§ **EXERCISE PROMPT**
Please copy every line below that contains the string "right".

§ **RAW DATA**
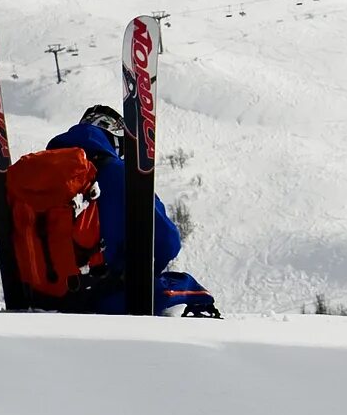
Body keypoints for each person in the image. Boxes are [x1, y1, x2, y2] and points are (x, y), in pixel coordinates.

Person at [34, 104, 217, 316]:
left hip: (42, 297)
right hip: (100, 301)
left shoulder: (37, 174)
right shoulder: (119, 173)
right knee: (186, 287)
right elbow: (167, 242)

§ **YOUR SOLUTION**
right hip: (100, 301)
right shoulder: (119, 173)
right knee: (186, 287)
right elbow: (167, 242)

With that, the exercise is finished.